__Instructions for the task__:
In the extract below about Stephanie's time at Yellow Scene magazine, which two titles were added while the magazine grew?

__Extract provided__:
=======

Once in Colorado she “applied for tons and tons of jobs [and] got a call back from Shavonne, went and interviewed with her” and started designing. “Eventually she promoted me to art director.” And that’s where the legend begins.

Can we call it a legend? It’s definitely legendary. Let’s start at the beginning.

Stephanie has always been an artist. She went to college knowing what she liked and wanting, like most students, “to get a job and not wait tables anymore… I didn’t want to go and get a painting degree, like my husband did, and be a starving artist. I wanted to take a very practical route.”

“For my husband, as a painter,” she laughs, “his work was all about self expression and he didn’t want to sell out or whatever. My creativity was 100 percent for sale. I am completely ok with that.”

When Stephanie started, YS was a young magazine with a small team. The stories Shavonne tells are echoed by Stephanie, of the early days, with a small team trying to build something great. “When I started [at YS] it was still in Shavonne’s house,” she recalls, “we were averaging, I think, around 60 pages back then. When I left it was over 100 pages. We rebranded it, a year or two after I became art director”.

Image by Paul Wedlake for Yellow Scene

By “we” she means she executed the concepts along, with a lot of brainstorming with the Publisher and the team.

Importantly for who we are today, she was “there for the growth of the magazine, adding Brides & Babies and Home & Hood. I was there for all of it,” she says. That success early on – the growth and the ability to define the magazine through graphic identity – came down to Shavonne’s vision for YS, and Stephanie’s execution and management. “I don’t know if saying I ran [the art department] with an iron fist would be too strong,” she laughs.

=======

__Information supplied__:
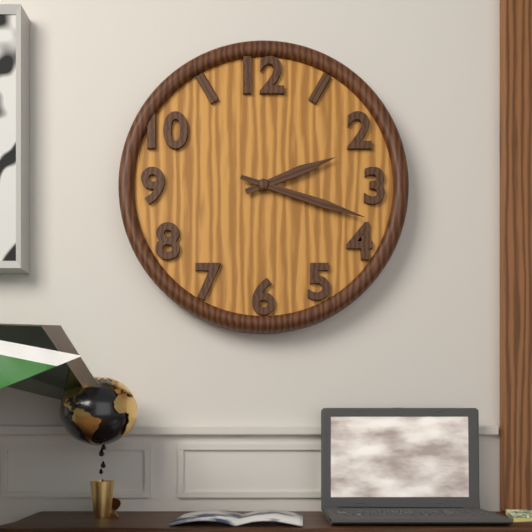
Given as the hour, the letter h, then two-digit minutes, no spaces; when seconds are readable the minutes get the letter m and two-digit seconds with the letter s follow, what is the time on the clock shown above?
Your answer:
2h18
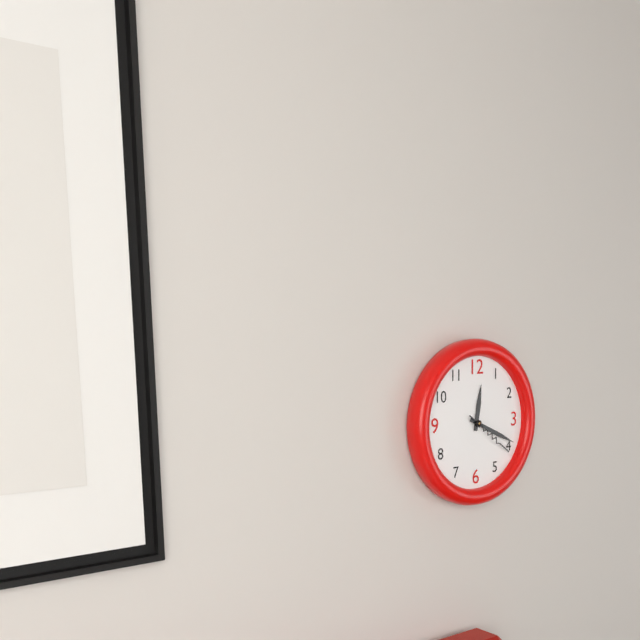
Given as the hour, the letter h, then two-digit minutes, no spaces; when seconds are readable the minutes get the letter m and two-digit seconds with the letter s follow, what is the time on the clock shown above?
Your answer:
12h19m21s
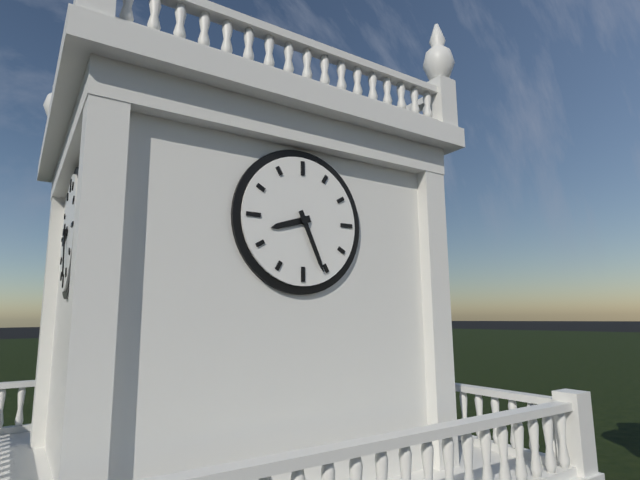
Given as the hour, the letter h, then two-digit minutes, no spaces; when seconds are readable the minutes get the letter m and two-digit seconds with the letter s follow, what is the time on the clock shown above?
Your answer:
8h26
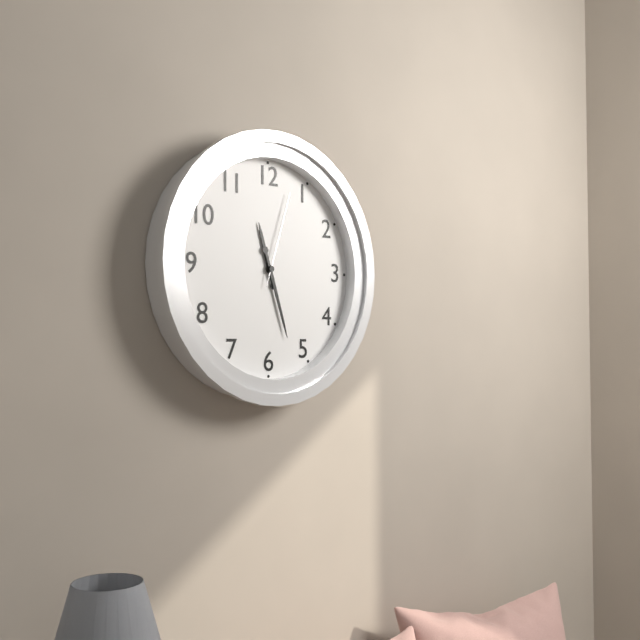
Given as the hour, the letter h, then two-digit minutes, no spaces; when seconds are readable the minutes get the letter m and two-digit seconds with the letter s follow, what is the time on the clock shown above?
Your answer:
11h27m03s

=======

__Complete response__:
Brides & Babies and Home & Hood.